ANNOUNCEMENTS
-
February 2026 - The shared task is announced
-
April 2026 - Adjustments on post-editing policies and quality estimation data
-
August 2026 - Deadline for submitting a paper
DEADLINES
Paper and data submission deadline |
August |
Notification of acceptance |
September |
Camera-ready deadline |
September (follows WMT/EMNLP) |
Conference |
November (follows WMT/EMNLP) |
All deadlines are in AoE (Anywhere on Earth).
INTRODUCTION
The Open Language Data Initiative (OLDI) aims to empower language communities to contribute to key datasets. These datasets are essential for expanding the reach of language technology to more language varieties.
Progress made in translation quality has largely been directed at high-resource languages. Recently, focus has started to shift to under-served languages, and foundational datasets such as FLORES and NTREX have made it easier to develop and evaluate machine translation (MT) models for an increasing amount of languages. The high impact of these components left some in the research community wondering: how do we add more languages to these existing open-source datasets?

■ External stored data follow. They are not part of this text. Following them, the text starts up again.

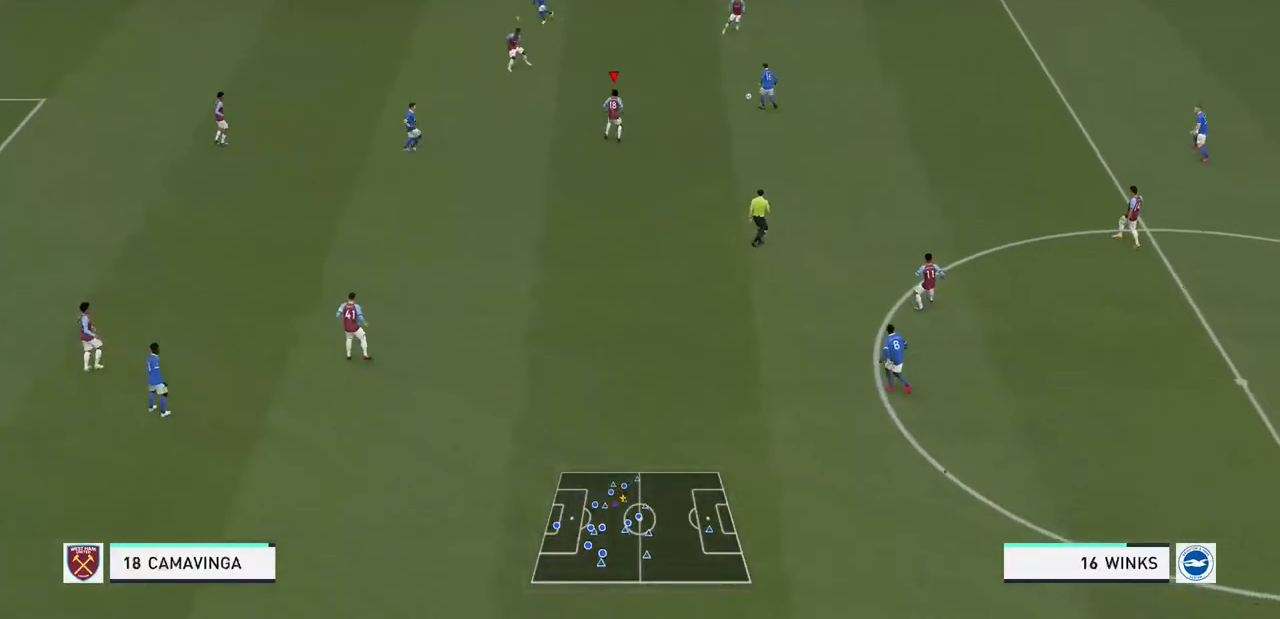
{"buttons": ["R2"], "left_stick": "right", "right_stick": "center", "events": [[167, "left_stick", "right"]]}
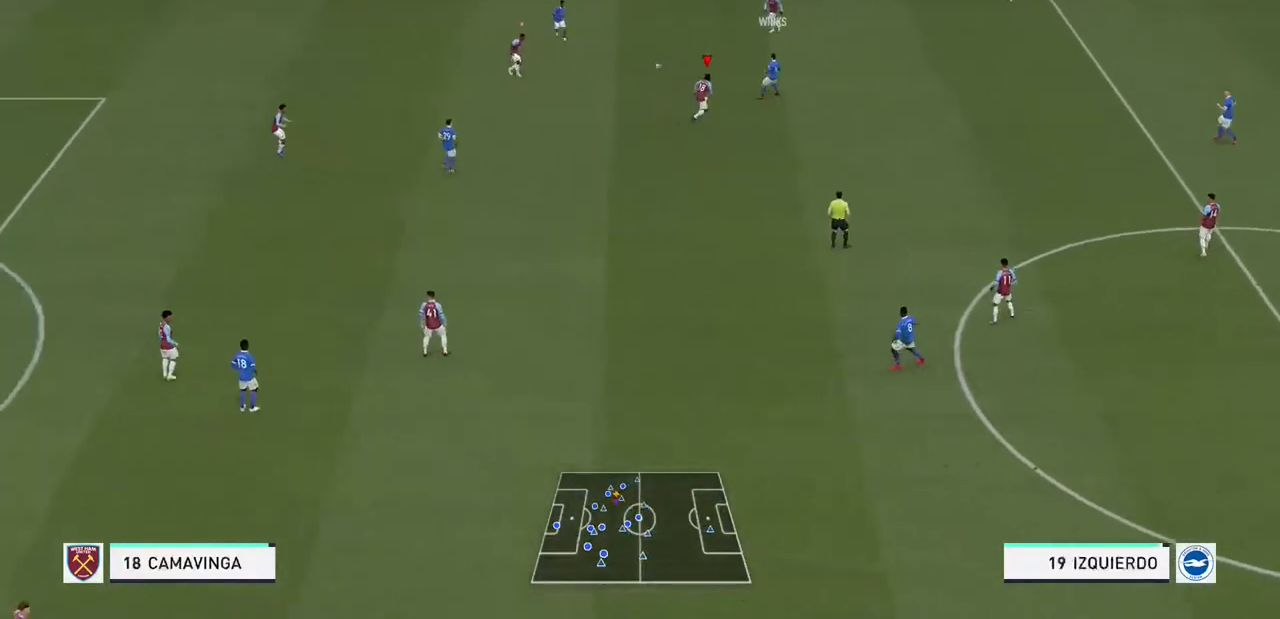
{"buttons": ["R2"], "left_stick": "right", "right_stick": "center", "events": [[167, "L1", "down"], [367, "L1", "up"]]}
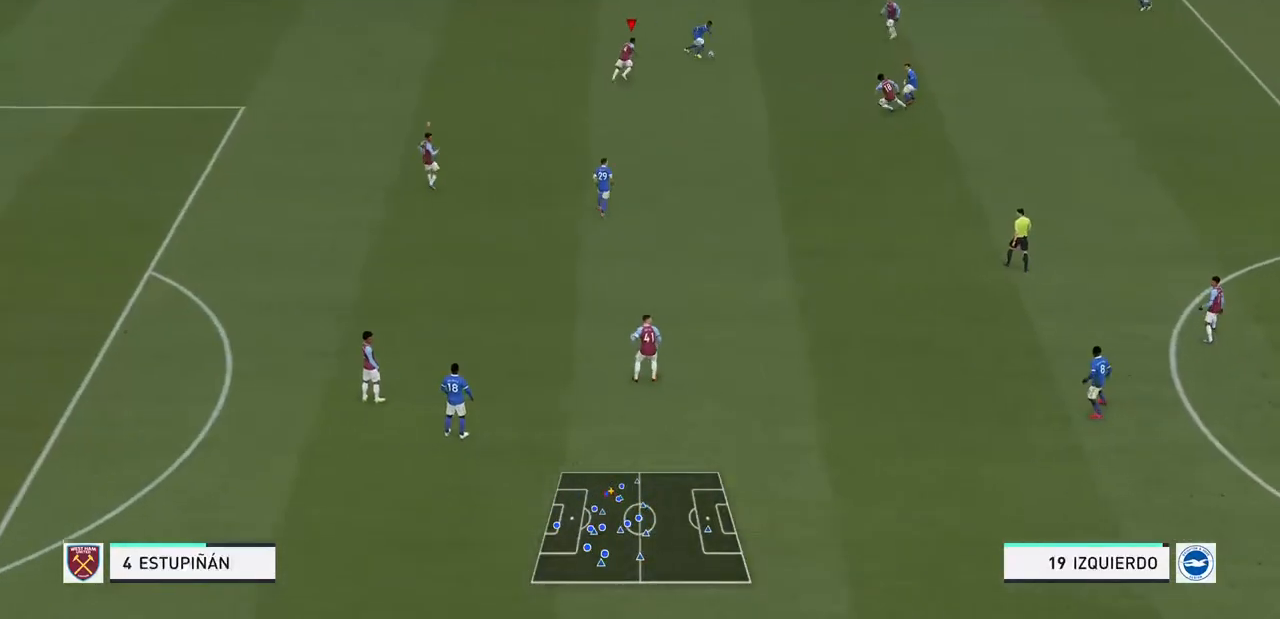
{"buttons": ["L2", "R2"], "left_stick": "down-right", "right_stick": "center", "events": [[100, "L2", "down"], [333, "left_stick", "down-right"]]}
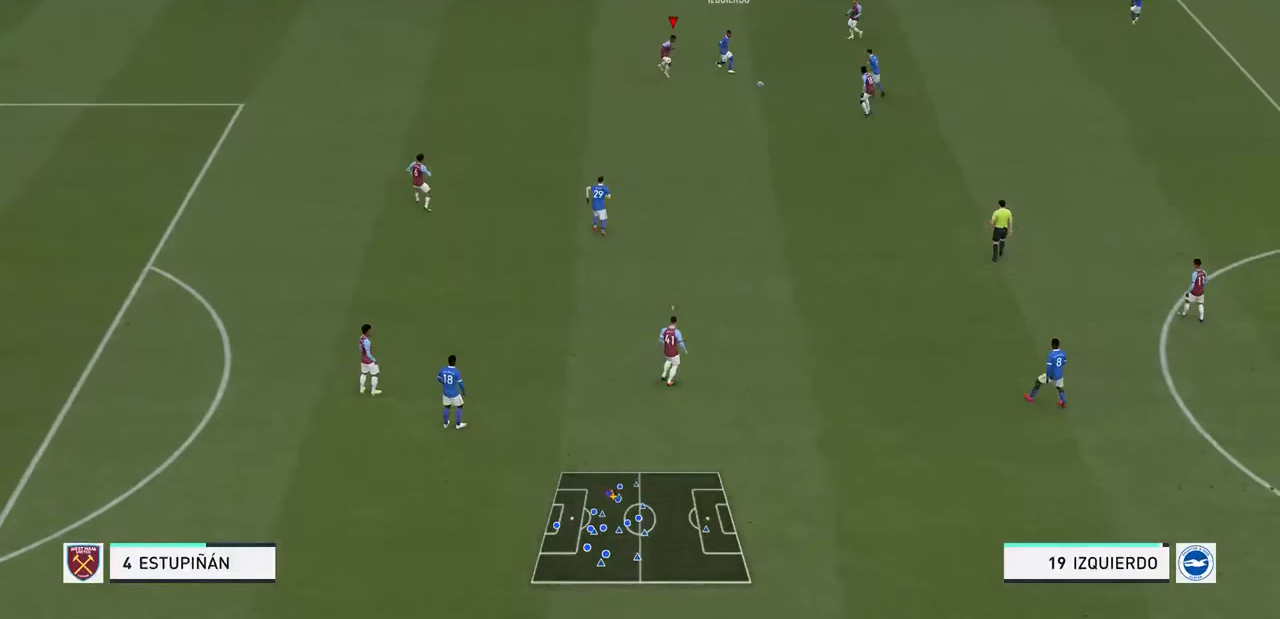
{"buttons": ["L1", "R2"], "left_stick": "down", "right_stick": "center", "events": [[133, "left_stick", "down"], [333, "L2", "up"], [433, "L1", "down"]]}
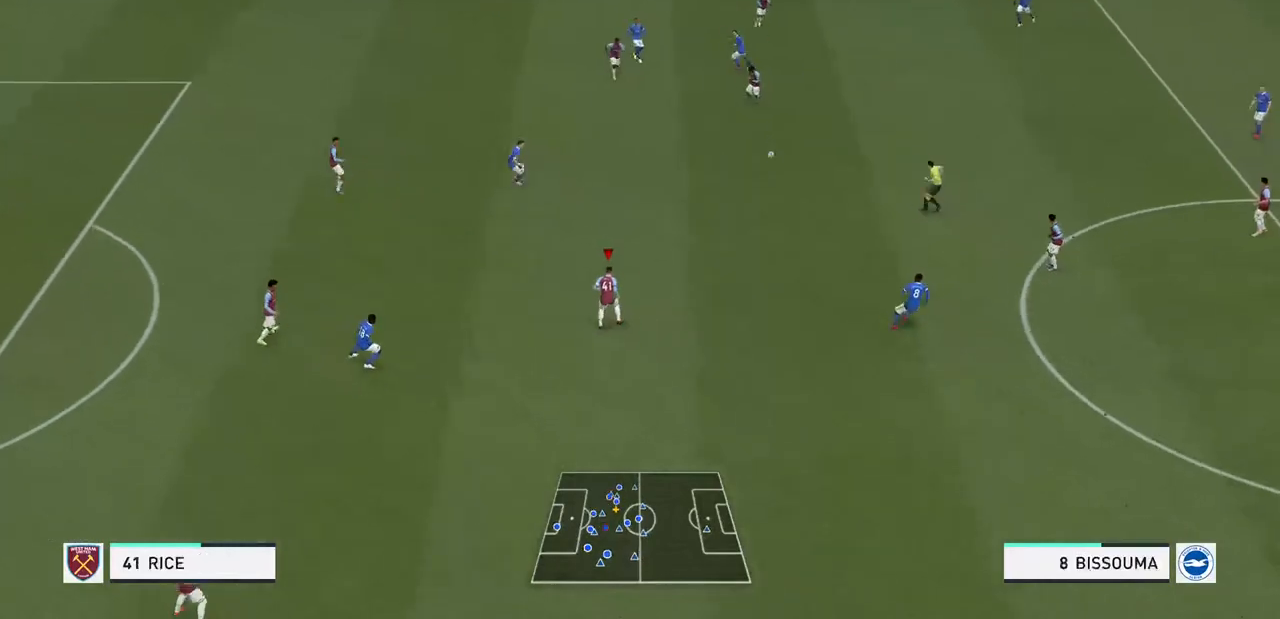
{"buttons": ["R2"], "left_stick": "center", "right_stick": "center", "events": [[100, "L1", "up"], [267, "left_stick", "left"], [433, "left_stick", "center"]]}
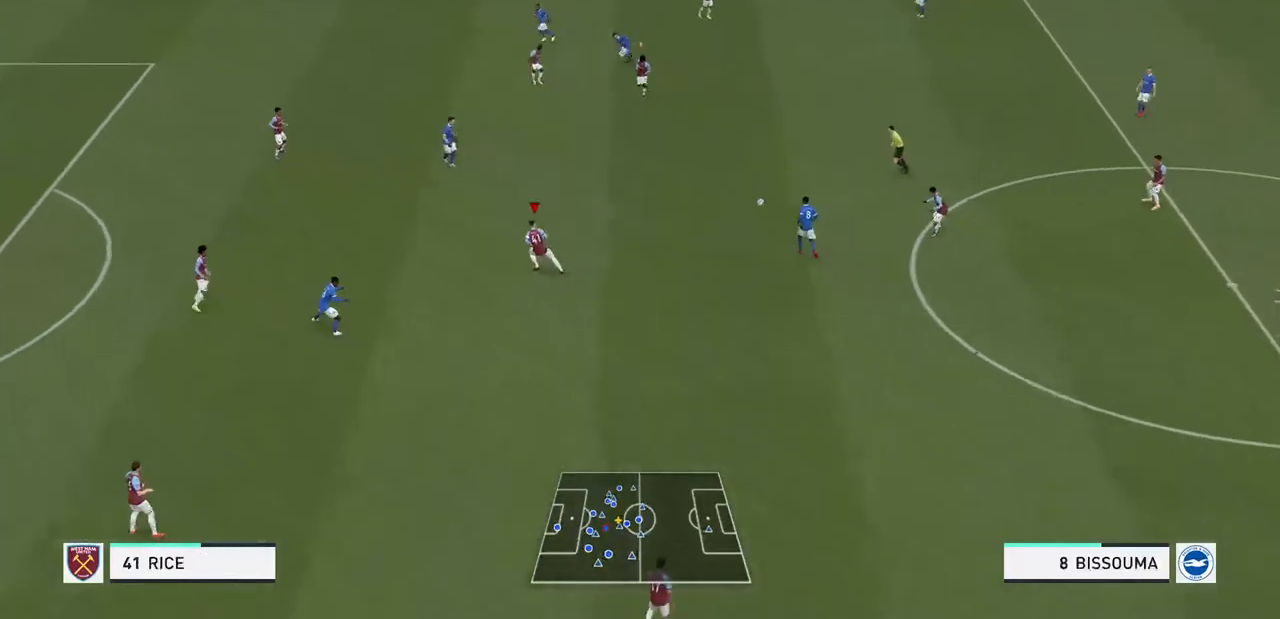
{"buttons": ["R2"], "left_stick": "right", "right_stick": "center", "events": [[33, "left_stick", "up"], [200, "left_stick", "right"]]}
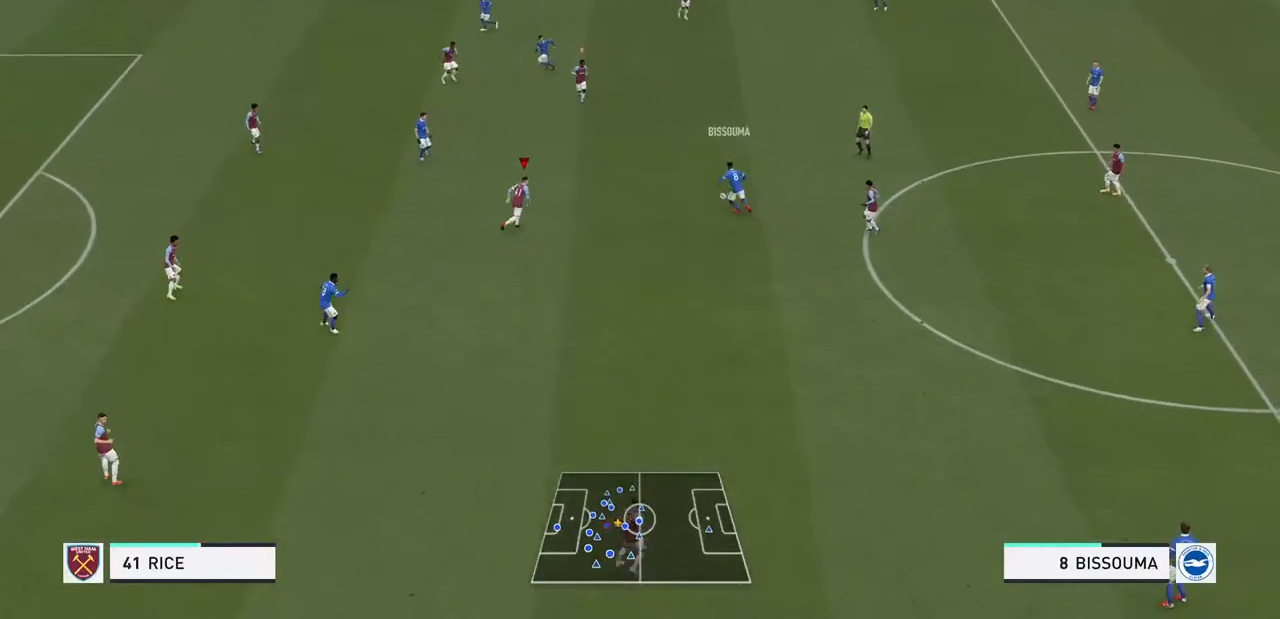
{"buttons": ["R2"], "left_stick": "right", "right_stick": "center", "events": [[100, "L2", "down"], [367, "L2", "up"]]}
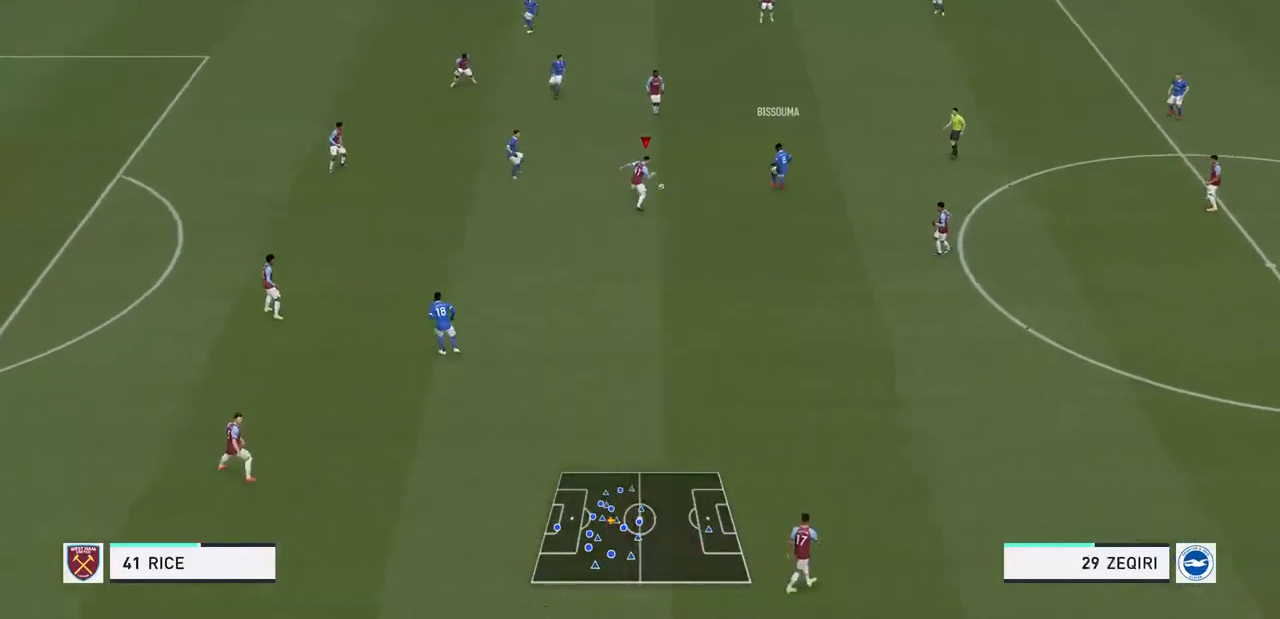
{"buttons": ["R2"], "left_stick": "down-right", "right_stick": "center", "events": [[333, "left_stick", "down-right"]]}
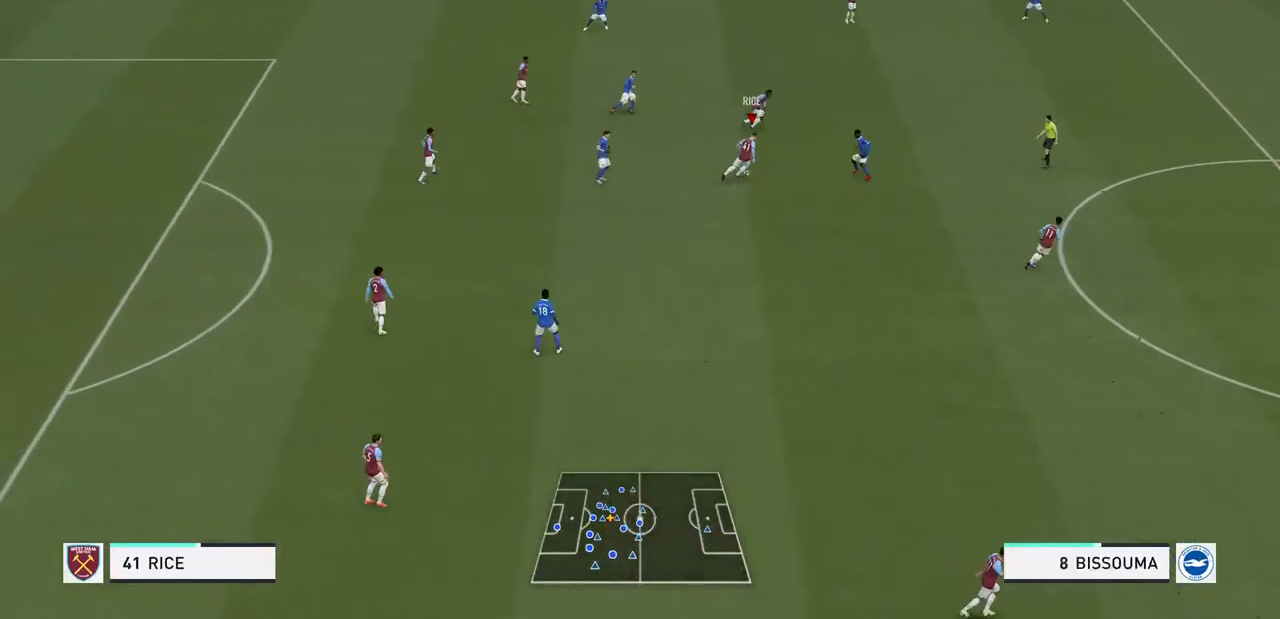
{"buttons": ["R2"], "left_stick": "down-right", "right_stick": "center"}
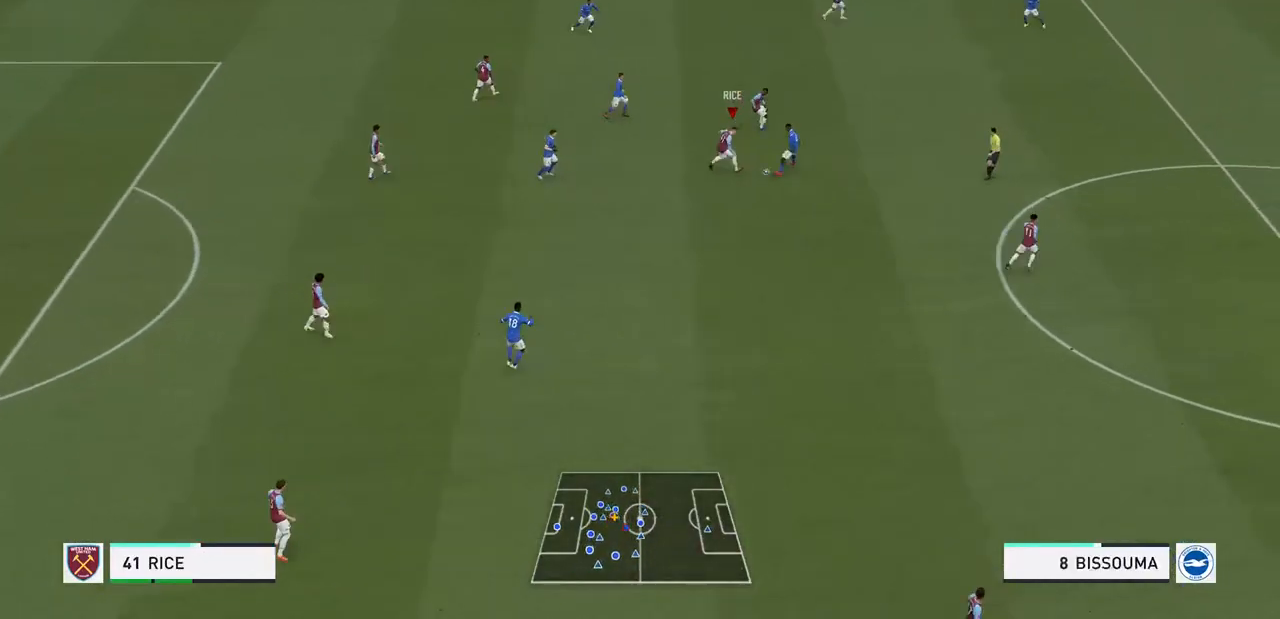
{"buttons": ["R2"], "left_stick": "down-right", "right_stick": "center", "events": []}
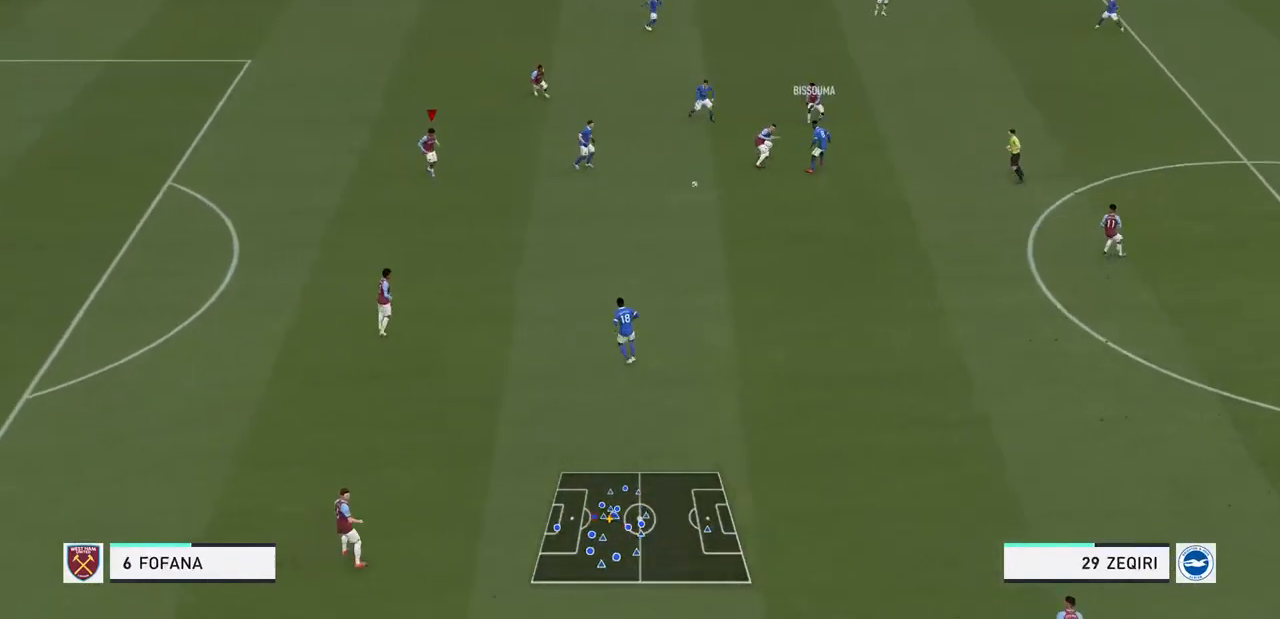
{"buttons": ["R2"], "left_stick": "down-right", "right_stick": "center", "events": []}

Machine translation increasingly relies on automatic evaluation of quality (example uses include filtering of training data, ranking multiple translation candidates, reinforcement learning, and benchmarking MT models). Automatic MT evaluation methods (especially reference-free ones) are data-hungry, but human-annotated datasets of translation quality exist only for a limited number of languages — and we do not know how well existing quality estimation methods generalize to new languages.
GOALS
The primary goal of this shared task is to expand OLDI’s open datasets to more languages. We are soliciting contributions to the following:
Contributions may consist of either the addition of entirely new languages, varieties or dialects to the above datasets, substantial improvements to existing datasets, or creation of entirely new massively multilingual open translation datasets.
Additionally, to encourage creation of machine translation evaluation datasets in new languages, we are accepting contributions of new or extended datasets of translation quality annotations covering one or more under-served languages. Such datasets include source texts, their machine or human translations, and human judgements of quality of these translations.
To describe and publicise their contributions, task participants will be asked to submit a 4-6 page paper to be presented at the WMT 2026 conference.
TASK DESCRIPTION
To help us to gauge interest and co-ordinate efforts, we ask prospective participants to email the organisers <info@oldi.org>.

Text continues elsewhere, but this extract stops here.